Not really. I think wisely before deciding someone is a dreamie. Every dreamie I've ever had, were loved and well taken cared of. Most have stayed longer than others, obviously. The only dreamie I've had that has been there since day one, and always will be is Deirdre. She was my first dreamie, and will forever be my BFF! Every other dreamie, is loved loads and then eventually set free.


----------



## spelling88 (Feb 10, 2015)

i paid 400k for francine and now i can't wait to get her out ;_; she just creeps me out and is kind of mean too


----------



## Viixen (Feb 11, 2015)

Ankha unfortunately. She's incredibly dull.


----------



## Candy_Rose (Feb 11, 2015)

spelling88 said:


> i paid 400k for francine and now i can't wait to get her out ;_; she just creeps me out and is kind of mean too



I would love to have Francine in my town!  Though my town has 10 villagers in it, and nobody seems keen on moving right now.  

I have Chrissy and my dream is to have both of them in the same town <3


As for myself, I spent SO MUCH TIME trying to convince Anabelle to move in my town from the igloo, only for me to not really "click" with her at all....It's rather sad and I know that when she pings to move, I'm not going to stop her...


----------



## creme (Feb 11, 2015)

lolly and genji tbh


----------



## lykkelille (Feb 11, 2015)

I have to say Merengue.
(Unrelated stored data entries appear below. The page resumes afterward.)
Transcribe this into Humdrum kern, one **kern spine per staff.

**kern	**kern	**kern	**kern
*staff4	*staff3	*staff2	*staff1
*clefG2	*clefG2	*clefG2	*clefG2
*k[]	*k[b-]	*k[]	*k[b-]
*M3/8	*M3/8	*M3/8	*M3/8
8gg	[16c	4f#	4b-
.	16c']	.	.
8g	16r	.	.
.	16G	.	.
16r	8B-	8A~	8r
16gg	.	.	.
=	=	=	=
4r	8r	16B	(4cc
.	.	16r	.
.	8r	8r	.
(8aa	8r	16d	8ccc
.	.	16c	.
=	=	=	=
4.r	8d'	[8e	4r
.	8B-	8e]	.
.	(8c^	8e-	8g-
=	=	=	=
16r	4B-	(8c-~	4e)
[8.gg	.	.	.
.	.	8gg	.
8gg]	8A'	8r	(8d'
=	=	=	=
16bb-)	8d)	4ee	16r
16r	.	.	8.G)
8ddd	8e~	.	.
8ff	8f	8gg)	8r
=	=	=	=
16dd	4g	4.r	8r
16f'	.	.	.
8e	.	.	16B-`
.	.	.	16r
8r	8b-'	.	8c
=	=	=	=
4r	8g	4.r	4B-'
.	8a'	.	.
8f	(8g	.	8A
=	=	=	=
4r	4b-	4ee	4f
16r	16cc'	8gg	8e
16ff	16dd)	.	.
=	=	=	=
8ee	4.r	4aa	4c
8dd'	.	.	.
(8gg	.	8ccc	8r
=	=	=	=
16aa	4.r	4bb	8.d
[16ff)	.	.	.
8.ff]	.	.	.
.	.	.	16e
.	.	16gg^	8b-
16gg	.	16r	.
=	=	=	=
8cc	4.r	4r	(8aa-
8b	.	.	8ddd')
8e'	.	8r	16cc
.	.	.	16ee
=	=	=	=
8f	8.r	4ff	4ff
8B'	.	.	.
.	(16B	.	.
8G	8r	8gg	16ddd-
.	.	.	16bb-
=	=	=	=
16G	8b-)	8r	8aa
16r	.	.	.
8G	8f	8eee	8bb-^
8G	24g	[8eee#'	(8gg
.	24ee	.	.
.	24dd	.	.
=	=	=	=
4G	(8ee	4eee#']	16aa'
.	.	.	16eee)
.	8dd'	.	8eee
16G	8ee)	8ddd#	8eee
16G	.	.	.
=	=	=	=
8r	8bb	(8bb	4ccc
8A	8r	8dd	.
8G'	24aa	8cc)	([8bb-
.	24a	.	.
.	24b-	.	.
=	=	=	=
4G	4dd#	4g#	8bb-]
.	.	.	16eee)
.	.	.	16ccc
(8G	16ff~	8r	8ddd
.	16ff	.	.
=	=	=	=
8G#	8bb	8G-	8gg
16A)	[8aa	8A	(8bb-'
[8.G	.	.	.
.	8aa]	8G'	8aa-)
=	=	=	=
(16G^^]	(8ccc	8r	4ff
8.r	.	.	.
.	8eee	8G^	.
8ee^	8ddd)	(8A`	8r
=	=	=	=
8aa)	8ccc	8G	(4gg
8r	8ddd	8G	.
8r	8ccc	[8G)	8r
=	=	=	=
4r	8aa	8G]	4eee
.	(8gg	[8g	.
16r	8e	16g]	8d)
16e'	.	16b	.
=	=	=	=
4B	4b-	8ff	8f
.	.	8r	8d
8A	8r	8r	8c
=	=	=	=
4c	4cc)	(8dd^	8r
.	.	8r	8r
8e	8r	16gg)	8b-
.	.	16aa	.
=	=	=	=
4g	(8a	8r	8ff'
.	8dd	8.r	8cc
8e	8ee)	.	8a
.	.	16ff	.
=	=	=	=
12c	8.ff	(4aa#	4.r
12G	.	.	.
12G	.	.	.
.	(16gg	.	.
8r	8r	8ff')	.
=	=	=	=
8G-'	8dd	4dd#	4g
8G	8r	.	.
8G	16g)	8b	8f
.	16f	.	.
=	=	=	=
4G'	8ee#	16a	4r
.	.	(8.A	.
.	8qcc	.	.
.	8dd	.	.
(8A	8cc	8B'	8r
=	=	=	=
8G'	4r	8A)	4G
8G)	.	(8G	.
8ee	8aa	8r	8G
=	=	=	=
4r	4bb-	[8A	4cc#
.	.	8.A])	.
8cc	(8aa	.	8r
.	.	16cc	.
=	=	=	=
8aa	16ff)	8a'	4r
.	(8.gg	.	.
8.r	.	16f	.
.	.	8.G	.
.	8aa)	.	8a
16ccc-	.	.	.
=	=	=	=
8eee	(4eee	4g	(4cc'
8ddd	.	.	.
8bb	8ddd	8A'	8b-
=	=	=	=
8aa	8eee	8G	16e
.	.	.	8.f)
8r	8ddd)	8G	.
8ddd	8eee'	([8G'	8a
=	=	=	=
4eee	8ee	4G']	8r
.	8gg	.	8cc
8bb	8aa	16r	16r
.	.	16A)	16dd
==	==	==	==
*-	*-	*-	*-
Ended up ignoring her and giving her away to a better home


----------



## BlueWolf101 (Feb 11, 2015)

I'm going to agree with all the other people who say Ankha. She's boring and that constant frown doesn't work as well for her as it does for Marshal.


----------



## dr4gonite (Feb 12, 2015)

I always really wanted Bob, but then when I got him I wasn't so keen. I don't dislike him, he's just not a dreamie anymore.


----------



## Chibiusa (Feb 12, 2015)

I wanted Tia for a while but when I got her, I didn't really want her in my town anymore. Just didn't connect/care for her all that much.


----------



## Ray-ACP (Feb 14, 2015)

I'm not so sure as kody now that I have him, and considering Bam says IDENTICAL things to him because of the same personality its liek i'm talking to the same animal lol i literally received the same letter from them both at the same time


----------



## Mioki (Feb 16, 2015)

I have yet to get Deirdre, but I'm worried I won't like her much. Uchis and Jocks are ehhhh to me. I want to make a second town someday and move her over to it with Beau.


----------



## infinikitten (Feb 17, 2015)

A few of mine were higher-tier villagers that just didn't live up to the hype for me, now that I think about it...


----------



## Mayor Jannely (Feb 18, 2015)

Happened to me with Lucky a while back. Since I had Beau before him, Lucky's speech got drawn out over time and I would've moved him out too if he wasn't in the perfect spot.


----------



## goey0614 (Feb 18, 2015)

Henry, I thought I'll like him,but not as much as my other villagers, I guess it's because of his personality :X


----------



## MayorErin (Feb 18, 2015)

i got bored with marina and sold her. never really clicked. same with skye, but it was because i already had like four normal villagers. skye is adorable nonetheless, but i did trade her off.


----------